Text provided start

# Got to visit with another forum member



## Patty13637 (Oct 26, 2007)

On our way back from getting our new GP's we gave Shereen a call and she was nice enough to invite us over to see her new cheese house.

I have not heard her say much about it here and hope she does not mind so here goes. Her and her husband have done a great job on the cheese house . The are now marketing cheese in the big city and doing well. There set up is great . She was so nice to take us thru the tour and tell us what she would do different and what she liked. It gave us so much more insight on what we want to build this year . 

The only downside I found is the road to her house :crazy I thought we lived kinda far out ! You go up what I think is a mountain to get there , snow covered dirt road eek eek.

We got to see the girls and then of course do not leave her guardian {LGD}Oliver out .

But the very best part was the yummy cheese we went home with . THANK YOU again.

The drive home was interesting . We did 25 on the highway for about 40 mins due to poor road conditions and we could not see. We actually pulled off for about 30 mins until things got better .

Just thought I would share as I get jealous that you girls down south get to see each other .

Patty


----------



## Patty13637 (Oct 26, 2007)

oops meant to post on OT , remove if you want .

Patty


----------



## Guest (Feb 23, 2009)

Wow that sounds great! I hope she'll post some pics and tell us all about it. I don't have a cheese house and am working toward building one.

Text provided end

■ Jobs
#1 In the forum thread about the cheese house visit, copy the stretch from "The only downside" through "got better .", substituting "trail" for "road".
#2 Continue the forum thread about the cheese house visit from the point where it stops.
The entries that follow the thread come from a different source.

Data lines start

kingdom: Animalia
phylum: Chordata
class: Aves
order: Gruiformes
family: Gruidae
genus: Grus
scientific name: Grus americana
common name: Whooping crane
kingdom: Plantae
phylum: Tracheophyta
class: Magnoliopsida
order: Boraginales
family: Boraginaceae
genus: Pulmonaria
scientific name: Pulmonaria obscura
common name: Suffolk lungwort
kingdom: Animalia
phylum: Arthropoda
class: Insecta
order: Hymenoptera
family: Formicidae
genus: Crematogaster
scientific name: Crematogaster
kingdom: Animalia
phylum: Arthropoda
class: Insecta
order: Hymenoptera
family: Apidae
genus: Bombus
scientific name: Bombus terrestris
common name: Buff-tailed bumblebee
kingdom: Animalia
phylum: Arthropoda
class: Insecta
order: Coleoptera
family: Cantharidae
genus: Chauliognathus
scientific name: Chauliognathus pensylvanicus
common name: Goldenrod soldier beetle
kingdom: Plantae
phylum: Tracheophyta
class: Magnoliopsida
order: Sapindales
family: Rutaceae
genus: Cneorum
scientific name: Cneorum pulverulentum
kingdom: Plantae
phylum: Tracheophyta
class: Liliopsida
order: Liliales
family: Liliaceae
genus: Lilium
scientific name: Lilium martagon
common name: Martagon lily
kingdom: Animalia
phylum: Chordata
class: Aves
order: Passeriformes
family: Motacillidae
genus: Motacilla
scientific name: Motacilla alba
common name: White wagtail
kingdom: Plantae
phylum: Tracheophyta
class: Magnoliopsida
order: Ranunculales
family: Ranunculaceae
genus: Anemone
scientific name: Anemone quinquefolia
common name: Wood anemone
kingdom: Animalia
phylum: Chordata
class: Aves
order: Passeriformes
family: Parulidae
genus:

Data lines end

■ Outputs by task
#1
The only downside I found is the trail to her house :crazy I thought we lived kinda far out ! You go up what I think is a mountain to get there , snow covered dirt trail eek eek.

We got to see the girls and then of course do not leave her guardian {LGD}Oliver out .

But the very best part was the yummy cheese we went home with . THANK YOU again.

The drive home was interesting . We did 25 on the highway for about 40 mins due to poor trail conditions and we could not see. We actually pulled off for about 30 mins until things got better .

#2
Christy


----------



## Shereen (Oct 30, 2007)

Oh Patty
I'm so sorry to hear that your trip home sucked, but I'm glad you made it safely. I really enjoyed the visit and think your husband is a doll. A rather big (tall) doll that is.
He a extremely knowledgeable and taught me a few things too. Seems like a great business partner and friend.
Thank you for all the compliments on the facility & the cheese. 
It really was a long process and I'm surprised that my husband and I didn't kill each other. Now that we're on the other side and are actually making money off of the ladies it's feeling more and more like it was worth it.

I promise to post some pics soon, it's something I've been meaning to do.

I'm glad it was posted here- I still don't have enough post to be on the OT side with all the cool kids.

oh and here are the links to the headgate manufacturer, the place I get cultures and where I got the cheese cloths, soap dispensers  and all the stuff you never knew you needed but have to have.

http://www.vermontshepherd.com/headgates/headgate.html

http://glengarrycheesemaking.on.ca/

http://nelsonjameson.com/

When you're ready I can give you a list of all those little things you'll need, and anytime you have any cheese making questions I'll do my best to help.
I've made every mistake there is to make.

Let us know how your class with Peter Dixon goes.

I forgot to have you check out your buck..... next time.
Shereen


----------



## Patty13637 (Oct 26, 2007)

Thanks we really enjoyed the visit .You really taught us alot and gave us alot to think about .

Your place is great .

I did look for the buck on the way out but I guess he was inside.

Well keep posting to this thread and you will have enough posts soon.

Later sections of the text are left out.